Subject: | |
From: | |
Reply To: | Classification, clustering, and phylogeny estimation |
Date: | Mon, 22 Sep 2003 10:18:30 -0400 |
Content-Type: | text/plain |
Parts/Attachments: |
|
|
There are several different ways to explore this kind of data.
I would base the within cases vector of variables on the set of possible
responses (a set of multiple dichotomies)

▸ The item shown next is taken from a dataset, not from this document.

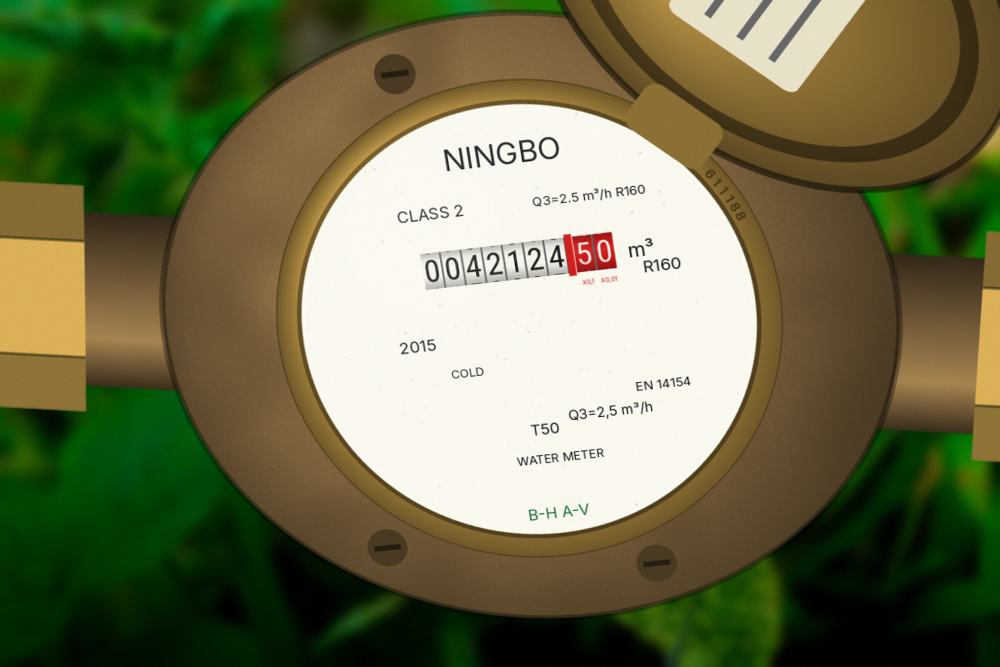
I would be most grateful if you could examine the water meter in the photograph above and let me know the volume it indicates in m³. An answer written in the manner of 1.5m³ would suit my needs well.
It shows 42124.50m³
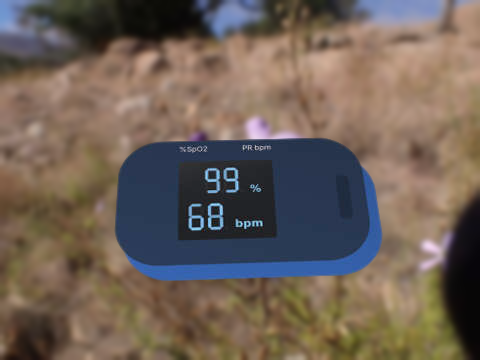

To start I would try leaving each time point as a separate case for the
cluster analyses. I would then also explore (cluster) each subset of
cases and crosstab the results to look for consistency.
Hope this helps.
Art
[log in to unmask]
Social Research Consultants
University Park, MD USA
(301) 864-5570
Bob Green wrote:
> I am interested in the question of whether pooling data from the same
> individuals into a single variable which would violate the assumption of
> the independence of observations in multiple regression, is problematic in
> cluster analysis.
>
> Briefly, I have data collected at baseline and 4 time points asking whether
> someone smoked and the reasons why. Any individual might give 1-3
> responses, which could range from a single word to a sentence. These
> open-ended responses have been coded by coders. There are therefore 5 time
> periods x potentially 3 responses.
>
> I have received advice that it is acceptable to pool this data into 1
> variable and have run the analysis using the cluster option in a content
> analysis software program and the results were both interpretable and made
> sense (the analysis was performed using the default options of a similarity
> matrix, average linkage and the Jaccard coefficient) . However, my
> readings and enquiries to date have not been of much assistance in
> providing substantiative support for this approach. Any advice or
> references in relation to this question is appreciated,
>
> regards
>
> Bob Green
>
|
|
|